Transplant experts in Britain have accused China of removing organs from executed prisoners and selling them without prior consent of the prisoners and their families.
There is increasing evidence, which highlights that organs from executed prisoners are being removed for human transplantation purposes in an illegal way, according to reports of the British Transplantation Society (BTS). The number of organs harvested from prisoners is currently unknown. Although, the BTS said that the figure could be in the thousands.
'The British Transplantation Society condemns unreservedly any activity that transgresses an individual's human rights or involves the coercion of an individual to become an organ donor. The alleged use of organs from executed prisoners without consent is considered a breach of human rights and is an unacceptable practice,' said Stephen Wigmore, Chairman, BTS ethics committee. It further described the alleged sale of organs from executed prisoners as a 'lamentable practice'.

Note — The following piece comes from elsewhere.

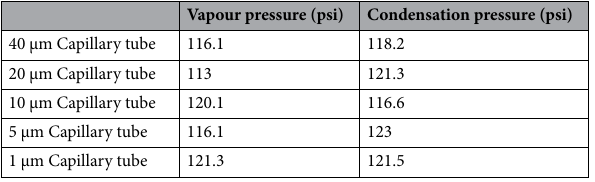
Table 1. Vapour and condensation pressures of propane in several capillary-tube sizes.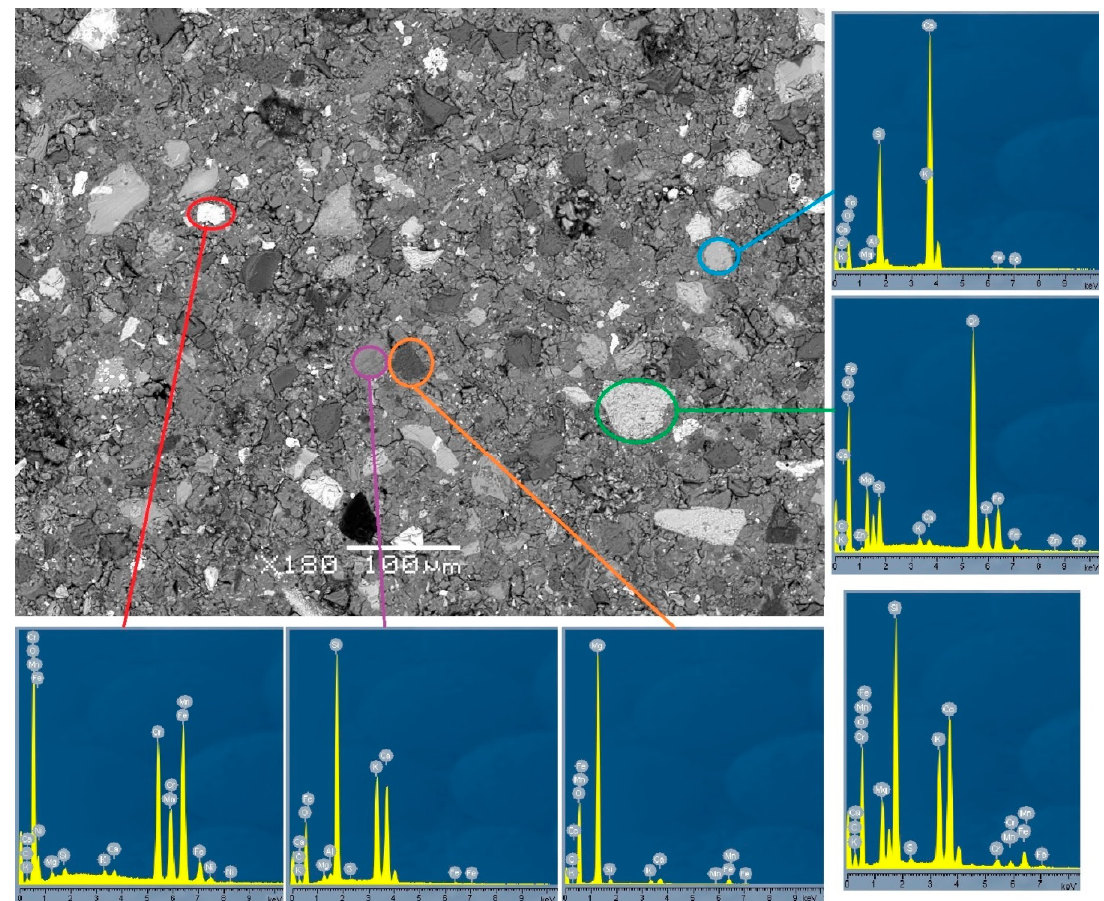
Figure 12. EDX analysis of A/R: 1/1 sample cured at 70 °C for 1 day. The unmarked EDX shows overall analysis of the AAM, purple is matrix, the rest present unreacted particles from slags.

The human rights groups, worldwide, have criticized the hospitals that have turned to such barbaric organ sales and transplant procedures. Although China had said that it would streamline the transplant procedures by restricting the number of hospitals qualified to perform the transplantation and imposing a ban on human organ sales, nothing much has been put into practice.

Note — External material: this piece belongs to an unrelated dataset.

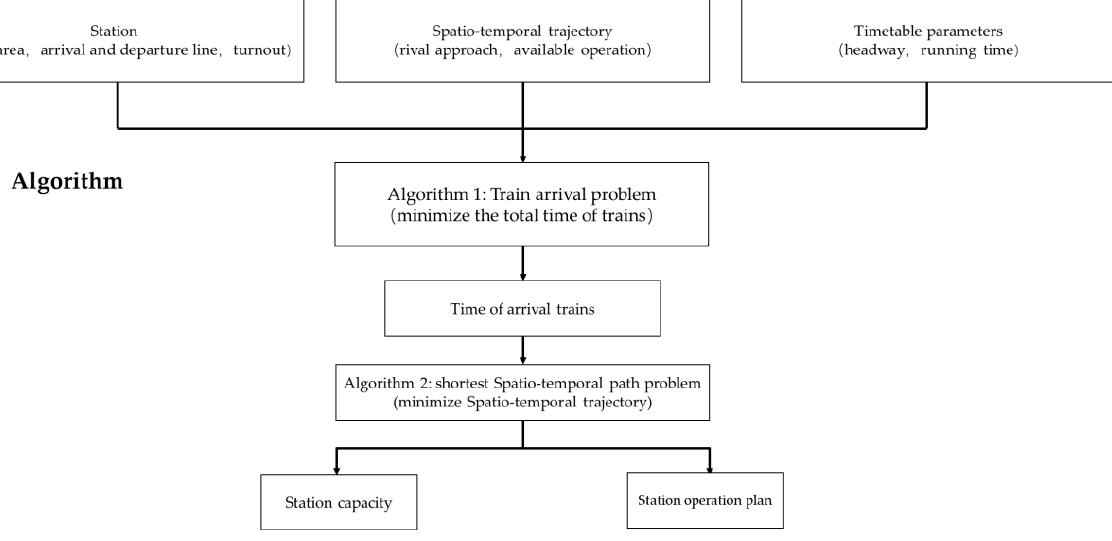
Figure 1. The framework of the station capacity methodology.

Such practices in addition to reducing the dignity of life also increase the chances of transmission of diseases such as HIV/AIDS, Hepatitis B. Furthermore, they lead to an increased risk of organ failure, graft rejection and other transplant related complications owing to the poor compatibility.
Although instances of organs being stolen from executed prisoners have been reported from around the world, such cases against the law were rare. 'The same strict procedures apply to using organs from executed criminals as using them from deceased volunteer donors,' said a spokesperson for the Foreign Ministry.